Etzler wrote seven publications on the subject of renewable energy and the machines that use them. His last book was published in 1844. That is not a typing error. I said 1844. Etzler never lived to see his visions implemented, and many of his experiments failed. He was not a gifted engineer. Some called him just a crazy utopian, and maybe he was. Maybe he was born 150 years too soon. Or maybe his timing was perfect.
Ralph Waldo Emerson discovered Etzler’s writings and recommended them to his poet-friend, Henry David Thoreau. Thoreau was so inspired by Etzler’s ideas that he began to study and write poetically and scientifically about nature.

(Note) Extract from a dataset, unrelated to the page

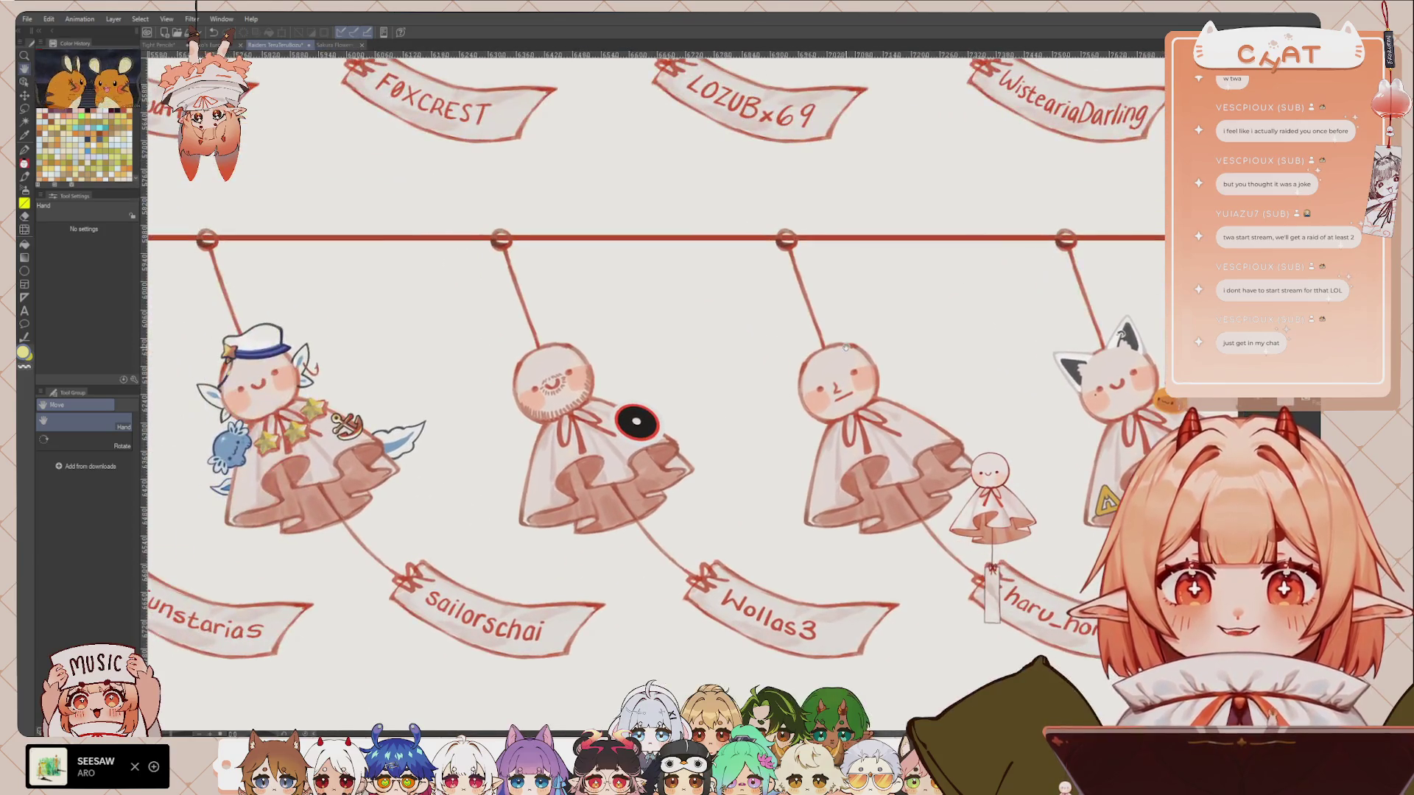
scroll(846, 346, up, 1)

Thoreau documented many interdependencies between plants and animals and climate in a way that had not been done before him. From Etzler and Thoreau, we learned that nature is both fragile and full of energy.
Etzler failed at the practical application of solar panels in the mid 1800s, but in the 1980s, silicon valley used his concept on a much smaller scale to advance microchip technology. To be fair, designs to harness the sun’s energy go back long before the 19th century. Leonardo da Vinci designed solar-powered devices in the 15th century, and Archimedes did the same in 200BC!
Until the 18th century, homes, farms and other businesses were powered primarily by renewable energy. Technology of that era fed on wind, steam and biomass fuels (wood). Very little fossil fuel was used. In the 18th and 19th centuries, the world-wide industrial revolution preferred to feed on fossil fuels. Here in the early 21st century, we are working to return technology to its original feeding habits.
To quote Powering the Dream, “Nature is becoming more human managed, but the human systems that produce energy are becoming less destructive and more closely matched to the environment.”
Perhaps those early thinkers and doers would approve of the path we are on, if not the pace. Did the pioneers of renewable energy live thousands of years ago? Hundreds? Or are they still alive and working today? Did the pioneers of renewable energy come before us, or are we them? Yes.